BY: LAURA ROJAS
Professor Daniel Kahneman, a renowned psychologist and Nobel Prize winner, did a TED Talk back in 2010 on the difference between experience and memory. His main thesis, and something I hadn’t even thought about prior to watching his video, is that we now perceive the present as “an anticipated memory” – and that’s partially because of Instagram.
What exactly does that mean?
Kahneman begins his talk by explaining the difference between experience and memory. Psychologically, we have two selves: the remembering self and the experiencing self. The experiencing self lives in the present, knows the present, and is capable of reliving the past. In contrast, the remembering self is the one that “keeps score” and tracks the story of our life. Our remembering self tells us stories, and those stories are what we essentially retain from our experiences.
The experiencing self lives life continuously, experiencing moments one after the other. But those moments, (and Kahneman estimates there are about 600 million of them in each lifetime), don’t usually leave a mark on our remembering self. They’re lost forever, dissipating insignificantly into the timespan of our lives.
The remembering self picks and chooses momentous experiences, usually the ones with the most interesting endings, to keep in our inner memory archive. Everything else, like what you ate for breakfast on April 7th three years ago or that time you went to the mall in grade five, is simply forgotten. It’s a little hard to follow, but really does make sense.
So here’s where Instagram comes in.
As humans, we have a deep-seated fear that we’re wasting every moment we don’t remember. Inwardly, we believe that every moment of existence is essentially our life, and whatever we don’t remember is simply being spent carelessly.
Instagram became a tool for us to digitally mould our memories, to pick and choose the experiences we want to remember – some as uninteresting as a moment spent studying in a café, or the appetizer we had for dinner on our date. Through the use of vintage-looking photo filters, we feel nostalgic about moments as they happen, before they can even be considered nostalgic. And all of this happens subconsciously.
Kahneman believes that because of this, we’ve become accustomed to categorizing moments as memories even before they cease to be experiences. Every moment that we experience is felt as an anticipated memory instead of as a present experience. Now that’s a disturbing revelation. What happens when we become overwhelmed with the idea of having a likeable photo?
We’ve begun to physically design what each moment will feel like in future reflection.

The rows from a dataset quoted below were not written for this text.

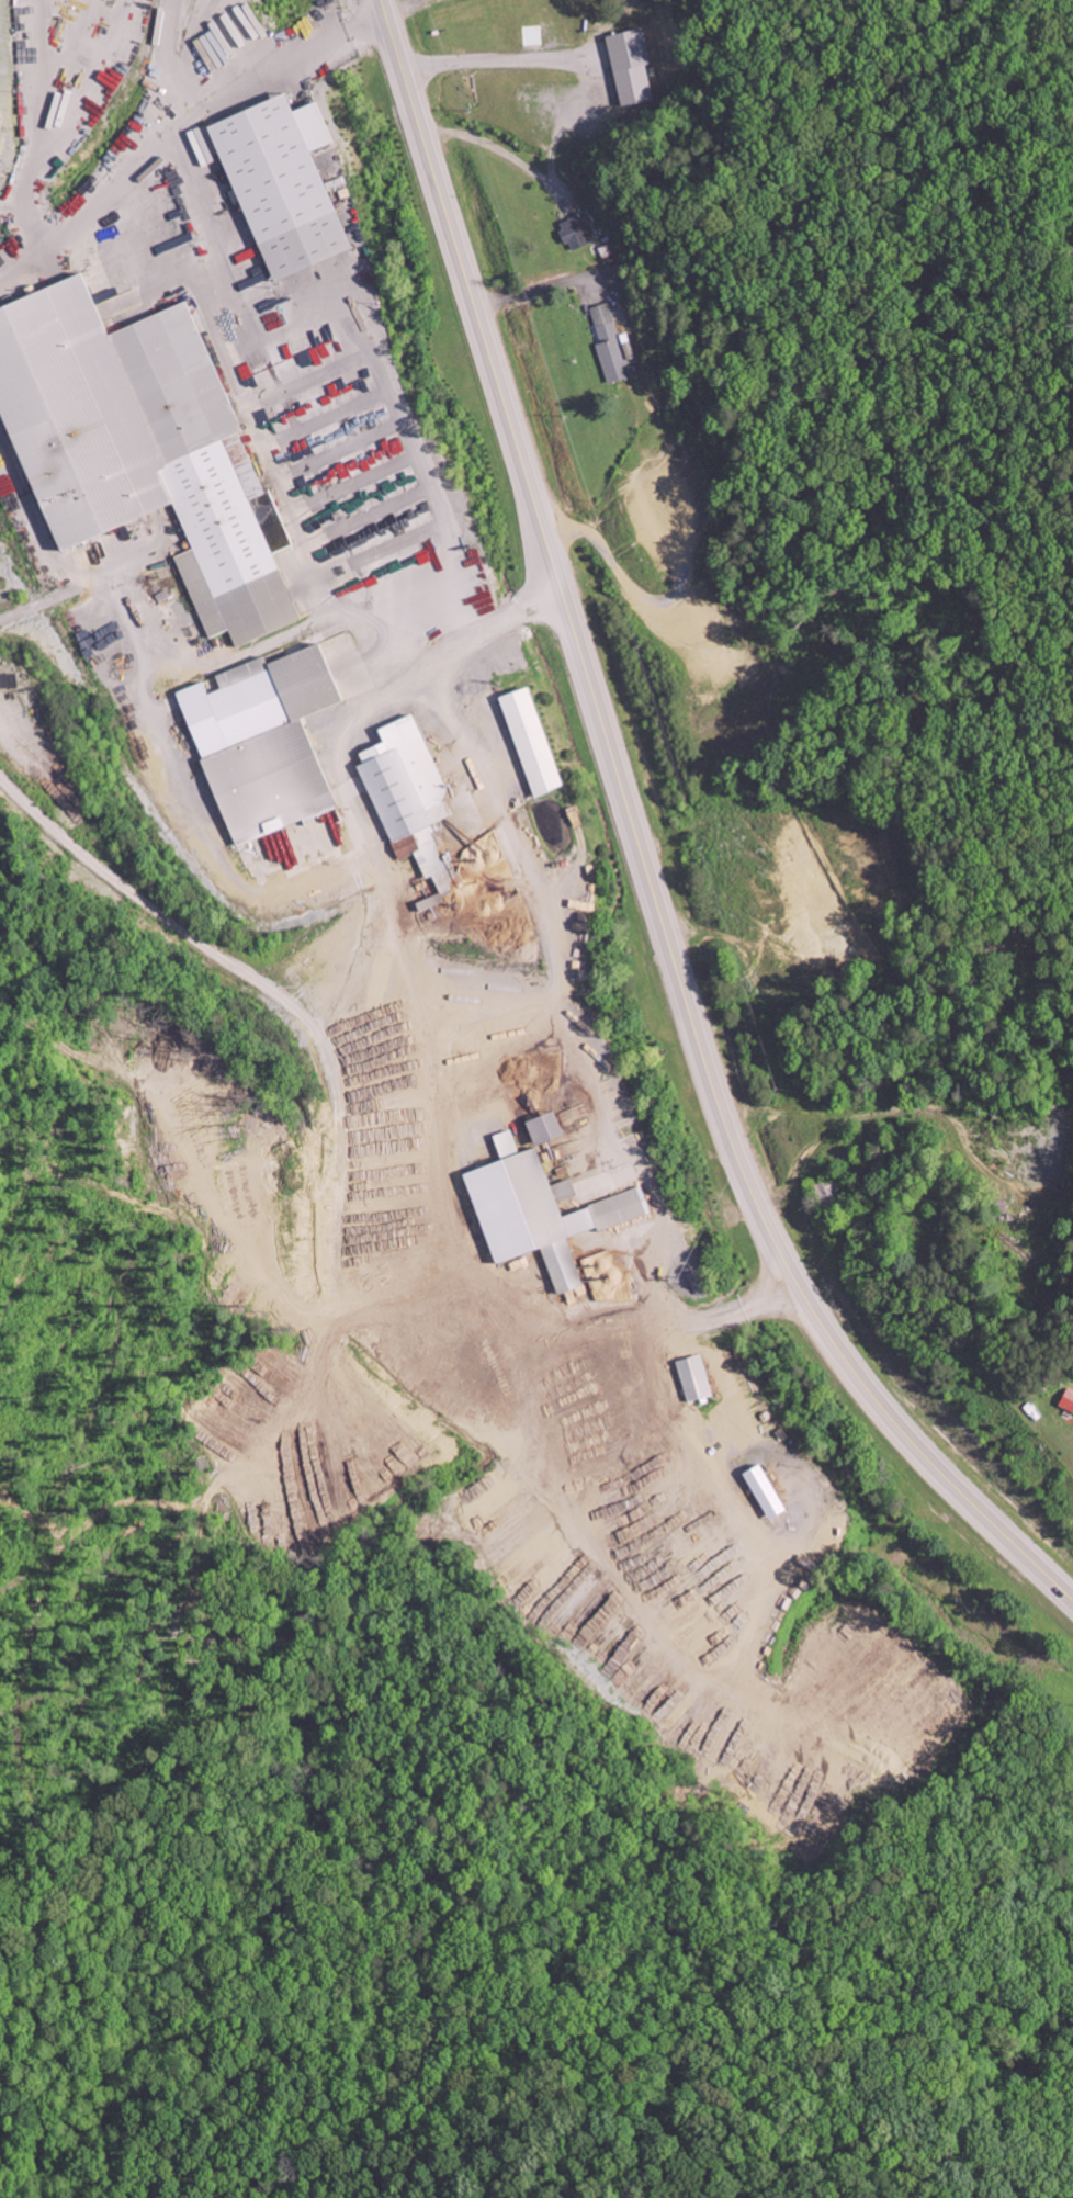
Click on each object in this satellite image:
road: (496, 59)
building: (633, 65)
road: (178, 121)
building: (289, 184)
building: (577, 232)
building: (610, 343)
building: (144, 446)
road: (594, 518)
building: (267, 741)
building: (537, 742)
building: (408, 785)
road: (639, 848)
building: (553, 1126)
building: (531, 1143)
building: (545, 1210)
building: (700, 1280)
building: (698, 1377)
building: (1067, 1399)
building: (771, 1491)

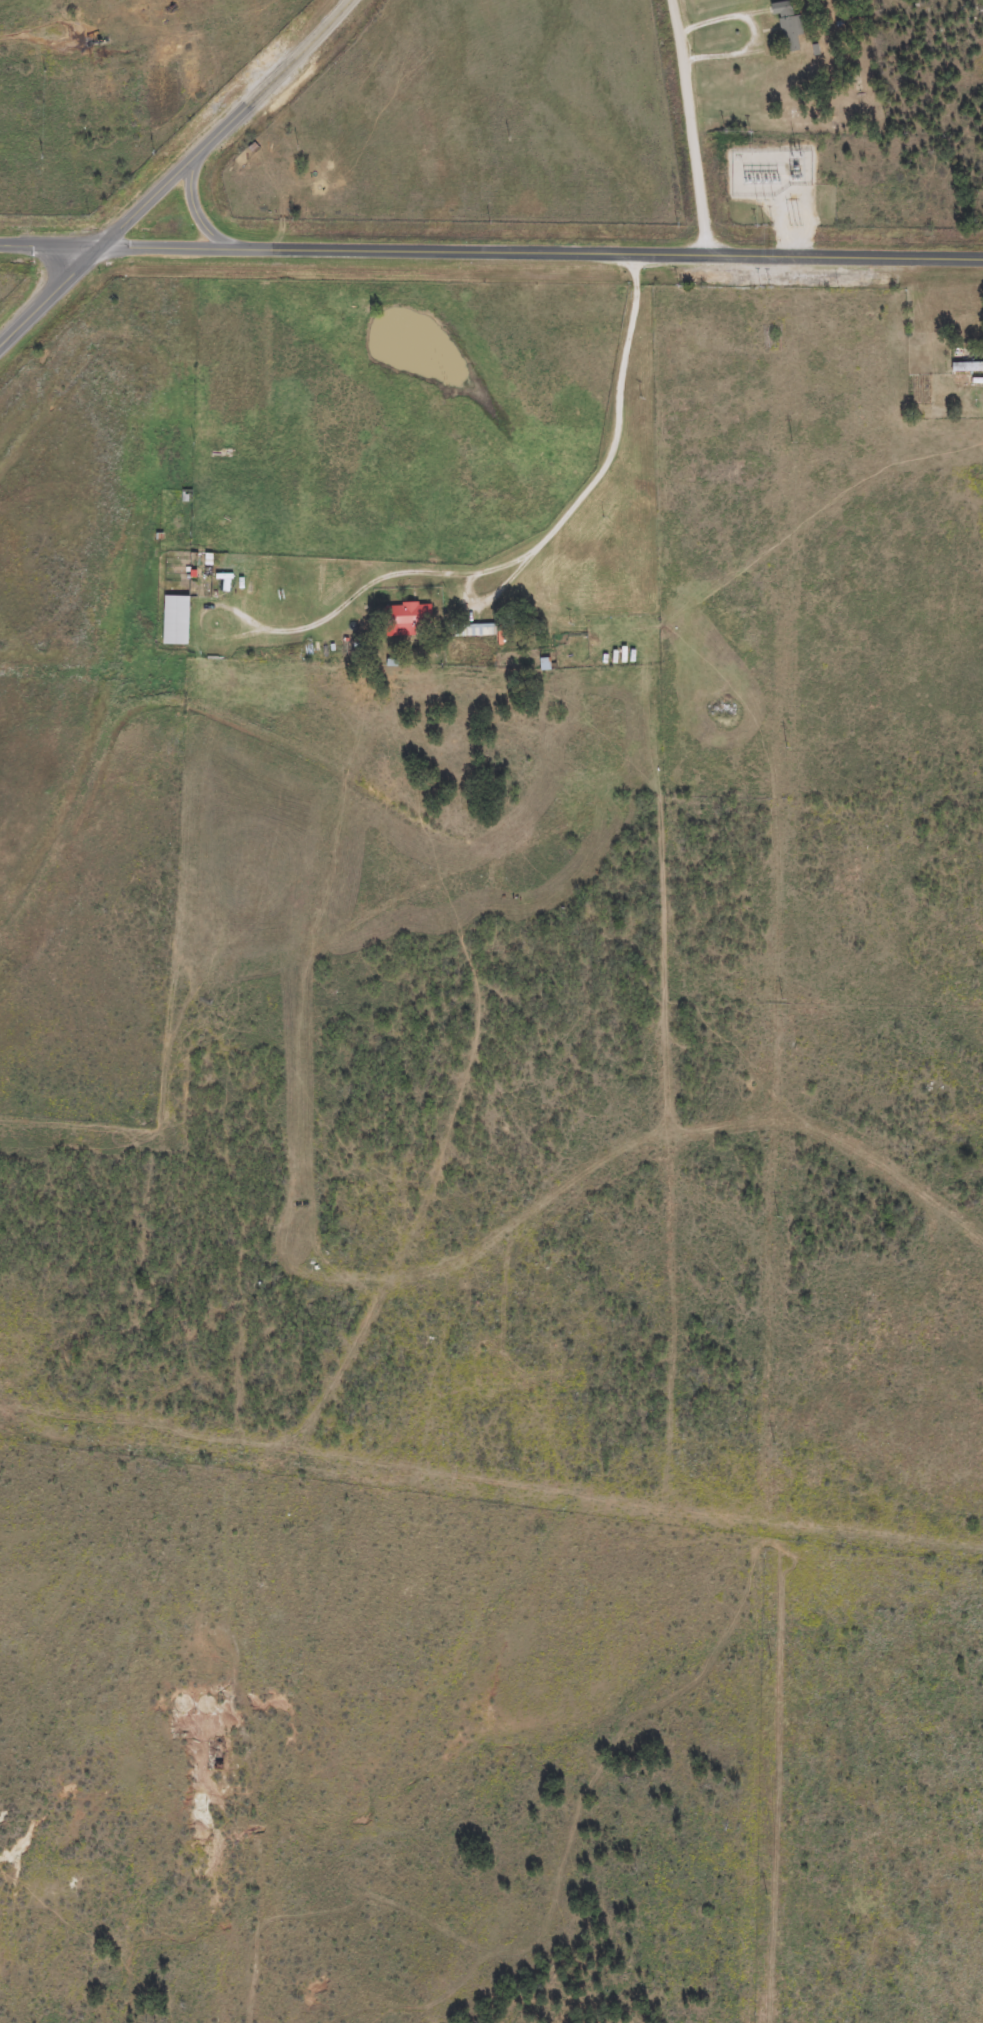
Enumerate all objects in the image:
road: (621, 4)
building: (786, 25)
road: (176, 174)
road: (200, 221)
road: (491, 254)
road: (585, 493)
building: (410, 617)
building: (177, 618)
building: (480, 629)

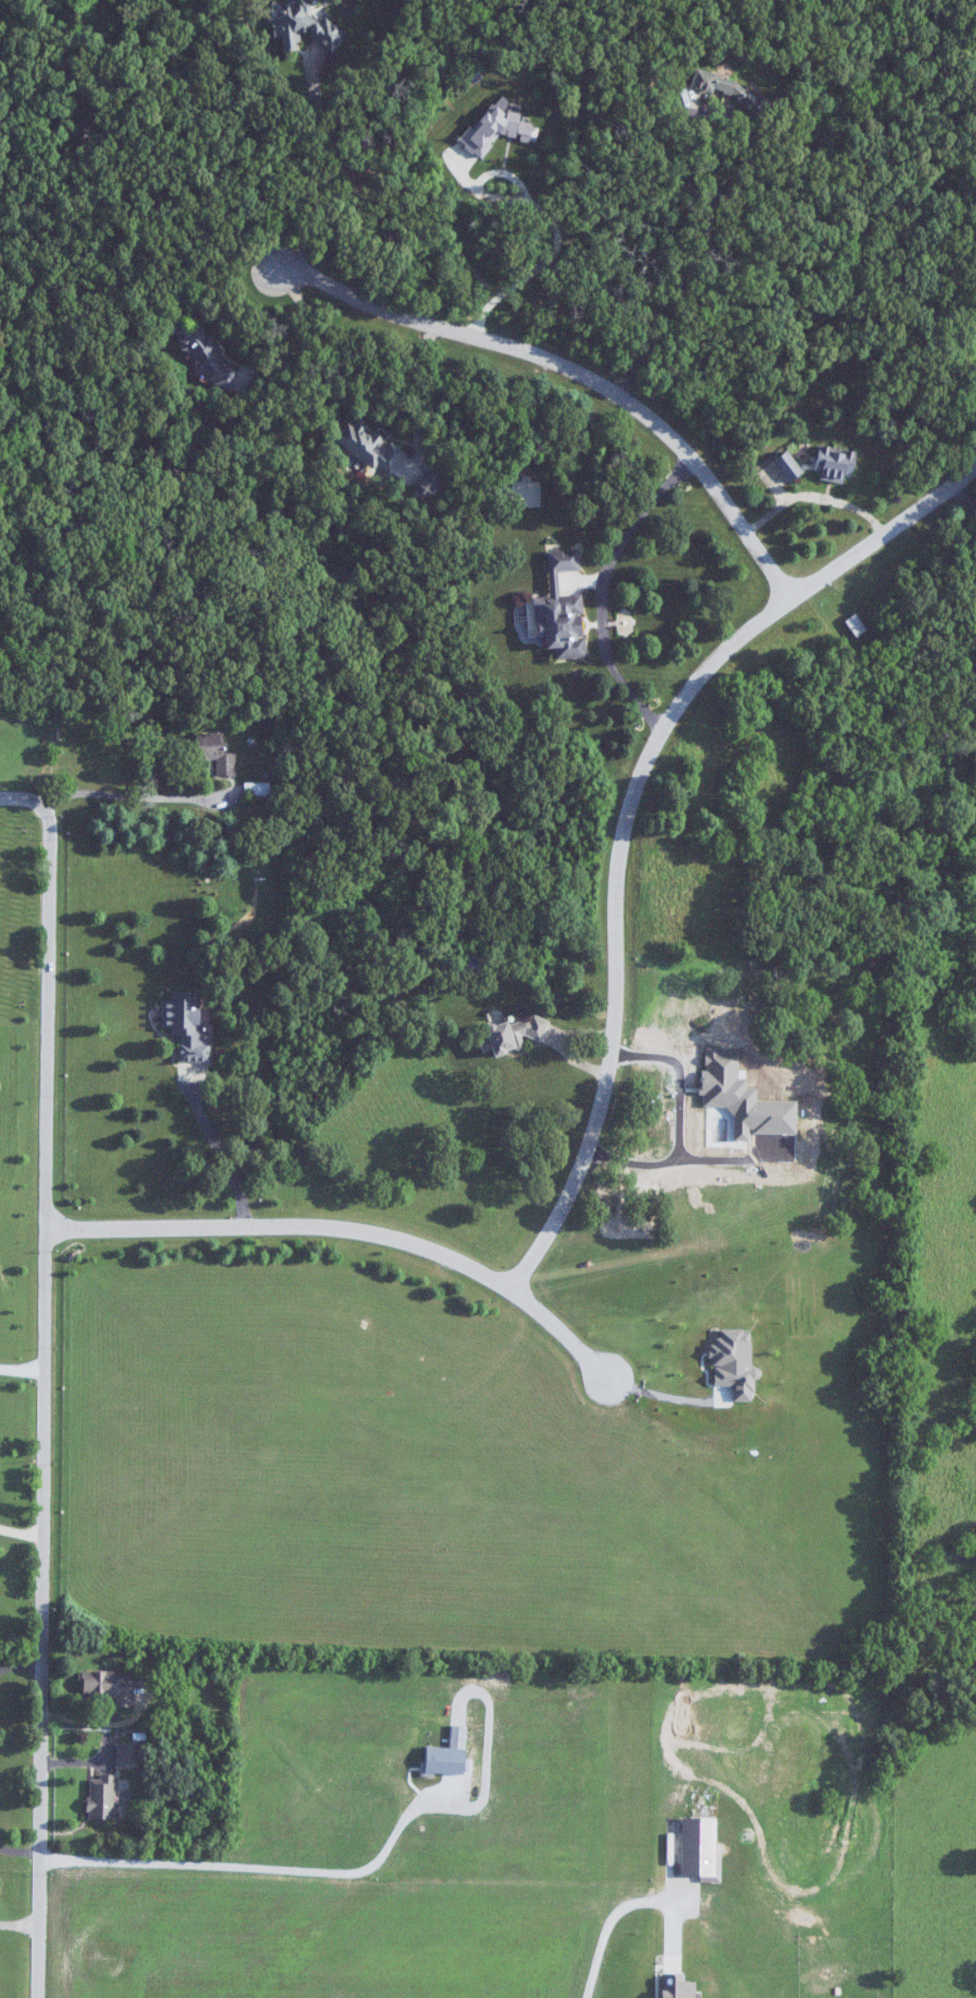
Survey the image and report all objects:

But could it be a good thing? Shots of Awe, narrated by Jason Silva, talks about Kahneman’s theory as being an opportunity to take a moment and decide how we will reflect back on it in the future.
However, the really pivotal thing is to have a balance between what you experience, and getting all that you can out of it, before archiving it as a memory to look back on. Relying on Instagram and photo-filters to remember things in one way or another seems somewhat wrong. We should rely on our own primal experiences instead, and the importance of immediacy. After all, the present is all there really is—the future and past are imagined and interpreted.
Silva stands by the fact that this phenomenon is a positive thing. It gives us a chance to decide for ourselves how we will remember the present; “We all become artists [and we all become] architects of our mental narratives for a historical, digital paper trail. We decide who we are. We’re building maps.”
Maybe internally, it really does liberate our inner desire to be artists and authors of our own lives. Silva believes that through this, we deal with the tragedy of the fact that moments are passing and time for us is not infinite.
“All we have is the anticipated memory because the present is done.”